Some lines in the data below hold the string "nebo". Report how many, as a bare number.

Given information section start

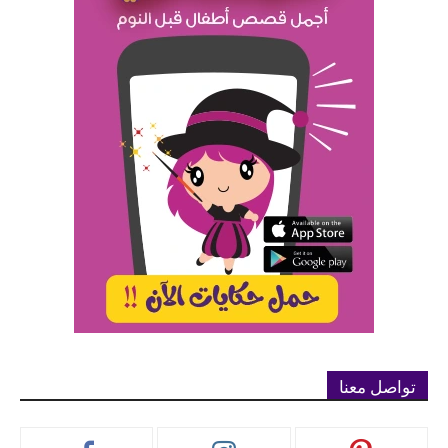
تواصل معنا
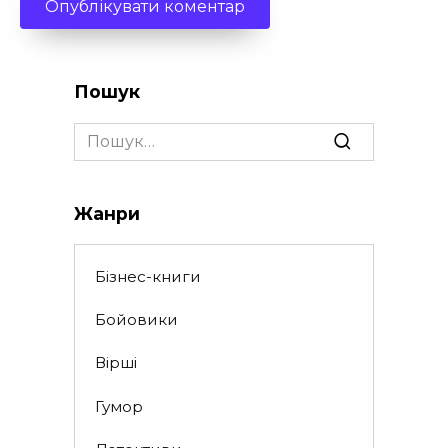
Пошук
Search
for:
Жанри
Бізнес-книги
Бойовики
Вірші
Гумор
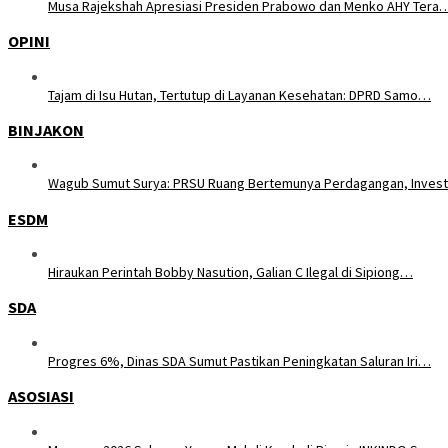
Musa Rajekshah Apresiasi Presiden Prabowo dan Menko AHY Tera
OPINI
Tajam di Isu Hutan, Tertutup di Layanan Kesehatan: DPRD Samo…
BINJAKON
Wagub Sumut Surya: PRSU Ruang Bertemunya Perdagangan, Inves
ESDM
Hiraukan Perintah Bobby Nasution, Galian C Ilegal di Sipiong…
SDA
Progres 6%, Dinas SDA Sumut Pastikan Peningkatan Saluran Iri…
ASOSIASI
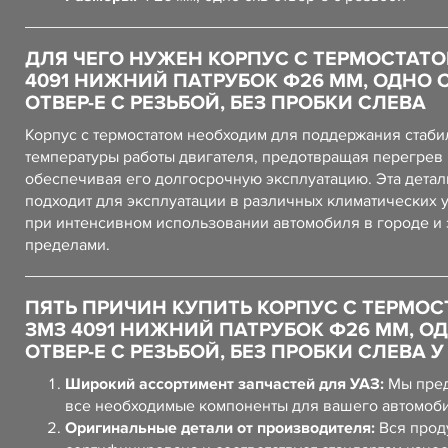
ДЛЯ ЧЕГО НУЖЕН КОРПУС С ТЕРМОСТАТО
4091 НИЖНИЙ ПАТРУБОК Ф26 ММ, ОДНО 
ОТВЕР-Е С РЕЗЬБОЙ, БЕЗ ПРОБКИ СЛЕВА
Корпус с термостатом необходим для поддержания стаб
температуры работы двигателя, предотвращая перегрев 
обеспечивая его долгосрочную эксплуатацию. Эта детал
подходит для эксплуатации в различных климатических 
при интенсивном использовании автомобиля в городе и 
пределами.
ПЯТЬ ПРИЧИН КУПИТЬ КОРПУС С ТЕРМО
ЗМЗ 4091 НИЖНИЙ ПАТРУБОК Ф26 ММ, О
ОТВЕР-Е С РЕЗЬБОЙ, БЕЗ ПРОБКИ СЛЕВА У
Широкий ассортимент запчастей для УАЗ:
Мы пред
все необходимые компоненты для вашего автомоб
Оригинальные детали от производителя:
Вся прод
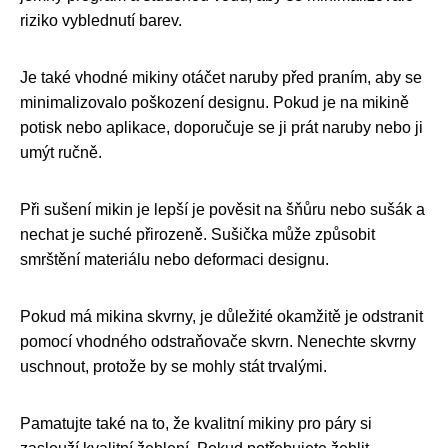
riziko vyblednutí barev.
Je také vhodné mikiny otáčet naruby před praním, aby se
minimalizovalo poškození designu. Pokud je na mikině
potisk nebo aplikace, doporučuje se ji prát naruby nebo ji
umýt ručně.
Při sušení mikin je lepší je pověsit na šňůru nebo sušák a
nechat je suché přirozeně. Sušička může způsobit
smrštění materiálu nebo deformaci designu.
Pokud má mikina skvrny, je důležité okamžitě je odstranit
pomocí vhodného odstraňovače skvrn. Nenechte skvrny
uschnout, protože by se mohly stát trvalými.
Pamatujte také na to, že kvalitní mikiny pro páry si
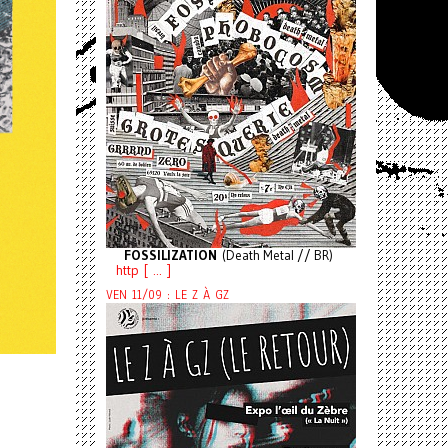
FOSSILIZATION
(Death Metal // BR)
http [ ... ]
VEN 11/09 : LE Z À GZ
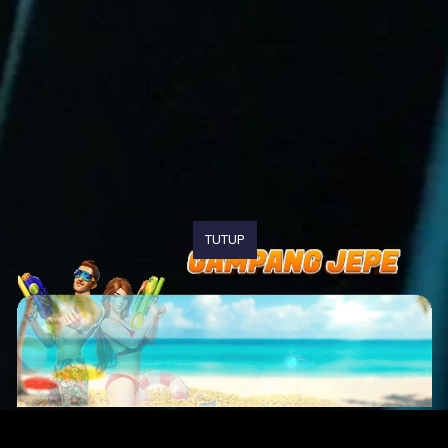
TUTUP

Given information section end

### Finished exercise
3